Logo, para obstar a devolução ao erário de valores pagos indevidamente em razão de erro administrativo, basta a caraterização da boa-fé objetiva por parte do servidor público, de modo que se demonstre, sobretudo, a impossibilidade de ciência do caráter indevido do benefício que lhe era pago pela Administração Pública.
Inobstante as entidades sindicais tenham obtido sucesso em obstar inúmeras pretensões de reposição ao erário, pela Administração Pública, de valores recebidos de boa-fé por servidores públicos, por certo, ainda resta um longo caminho a ser percorrido, especialmente no que diz respeito à manutenção de benefícios pagos há mais de cinco anos pela Administração.
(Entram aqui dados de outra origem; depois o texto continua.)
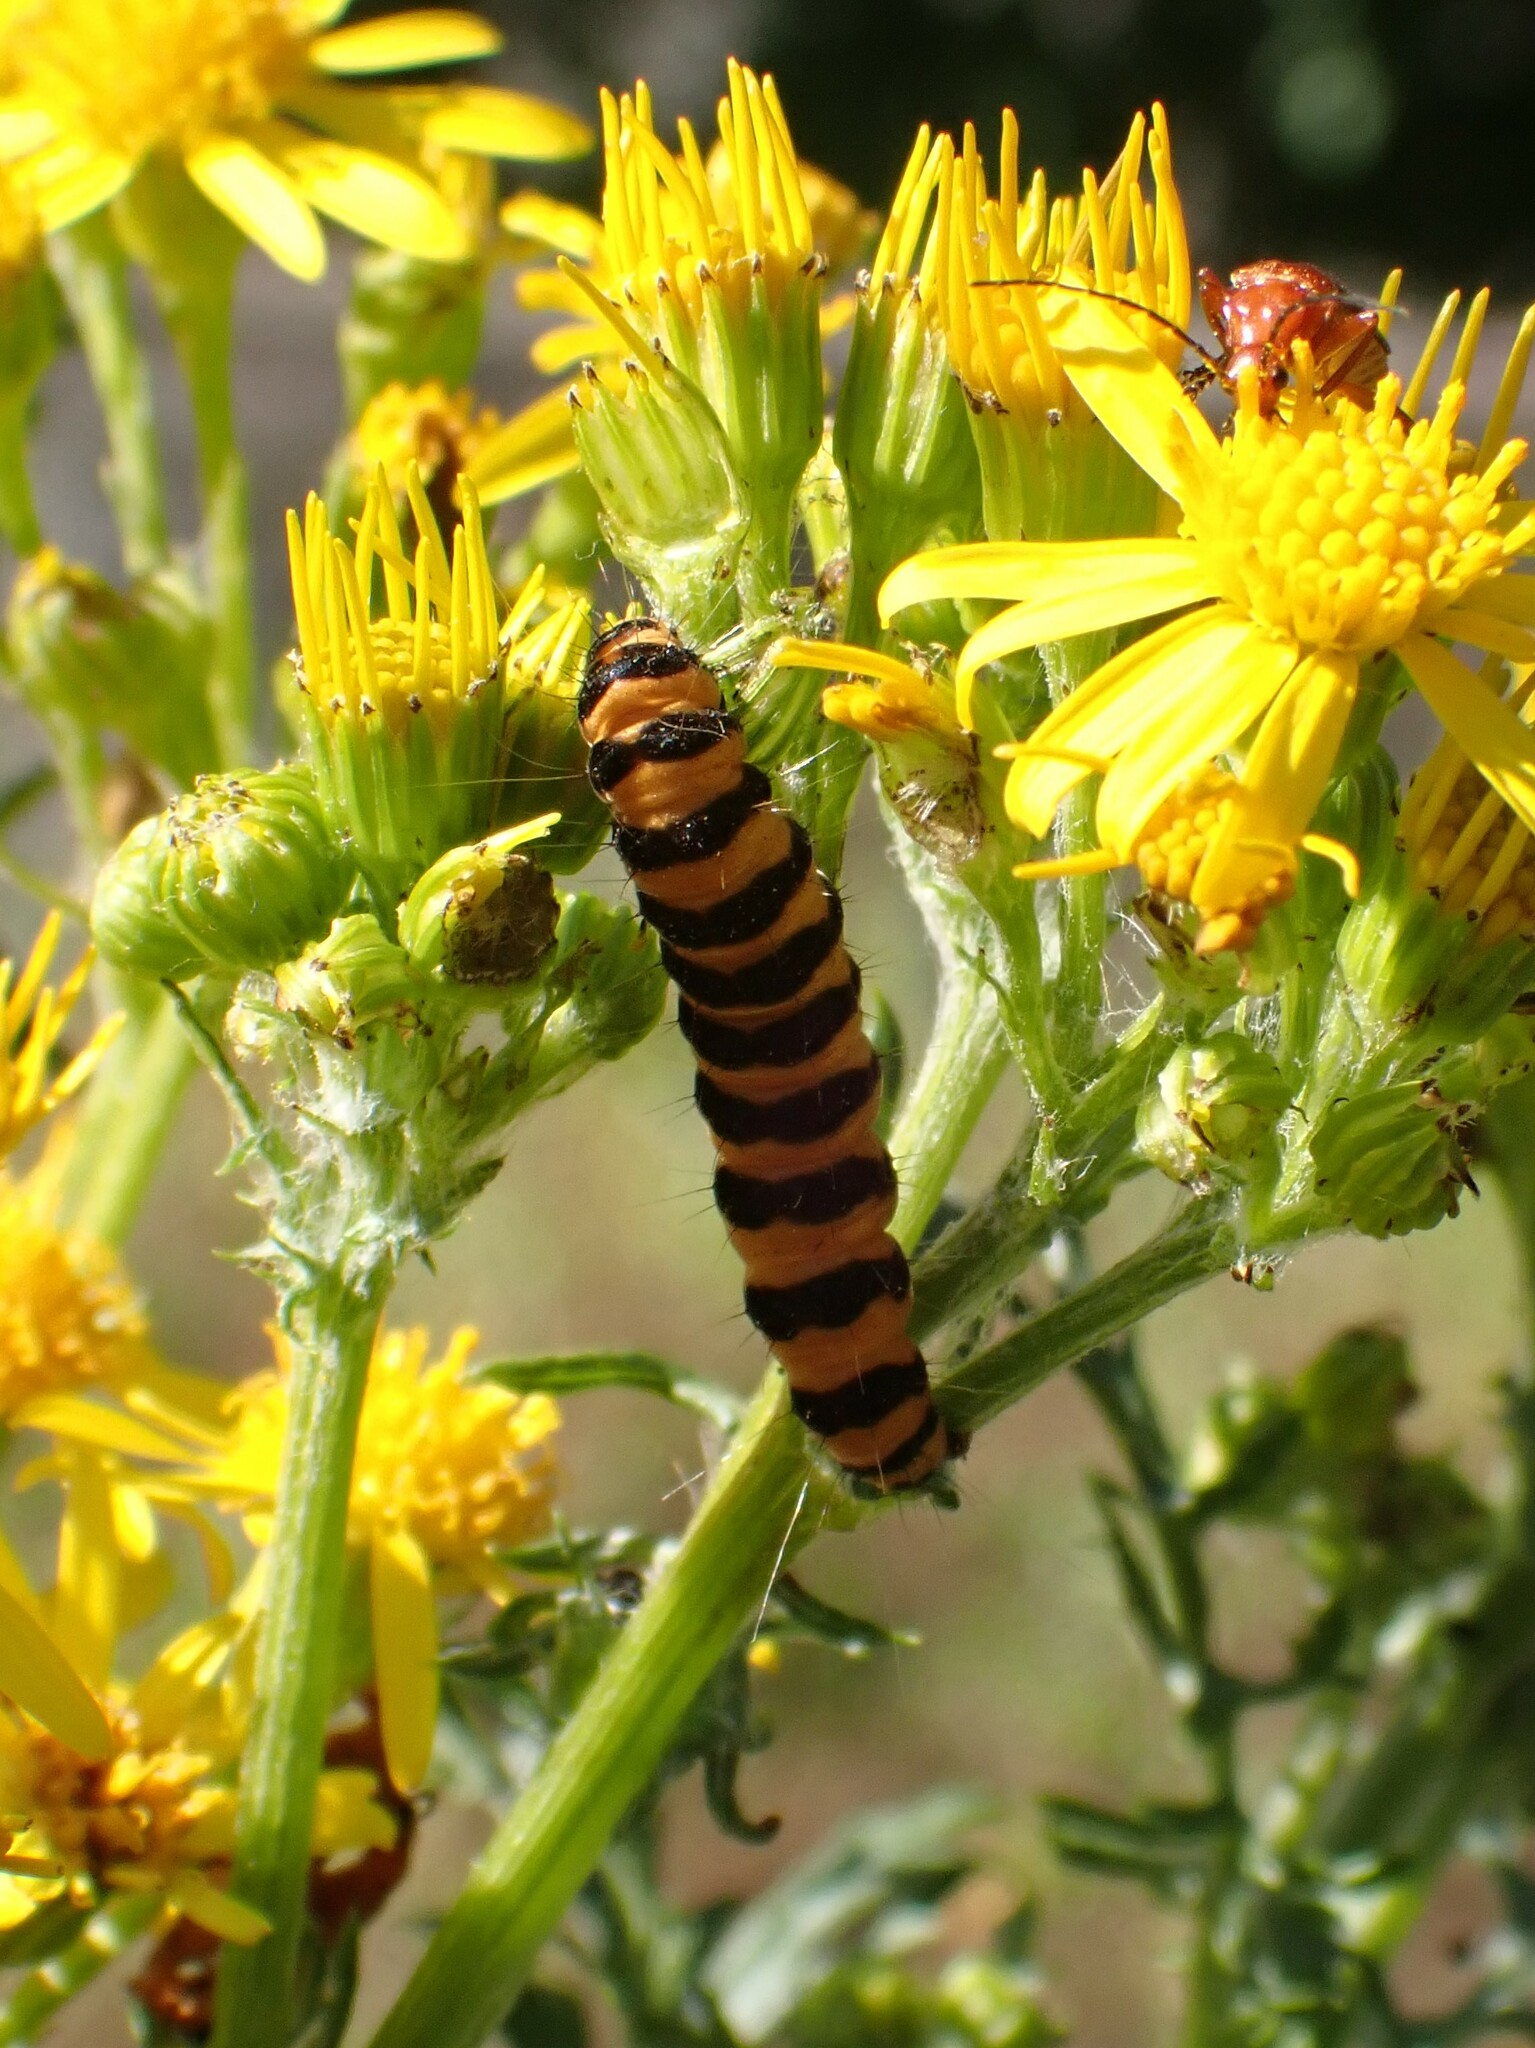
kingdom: Animalia
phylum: Arthropoda
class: Insecta
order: Lepidoptera
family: Erebidae
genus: Tyria
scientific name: Tyria jacobaeae
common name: Cinnabar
Isso porque, quando a administração pública estabelece para os servidores o direito ao recebimento de uma gratificação contínua, somente poderá alterar o entendimento e, por consequência, suprimir o pagamento da gratificação anteriormente estabelecida, se o fizer dentro do prazo de cinco anos a partir do primeiro pagamento da gratificação. Passados cinco anos do primeiro pagamento, o direito da administração é atingido pela decadência, nos termos do art. 54, § 1o, da Lei 9.784/1999. Com base neste fundamento, sindicatos como Sindsep/MG e Sindifes/MG têm endereçado diversos recursos, em ações judiciais, ao STJ, no intuito de obter pronunciamentos condizentes com o referido dispositivo legal.
De todo modo, obstar a reposição ao erário de valores decorrentes de interpretação equivocada de lei por parte da Administração e/ou recebidos de boa-fé pelos servidores públicos representa, para os sindicatos, importante vitória na defesa dos direitos de seus integrantes.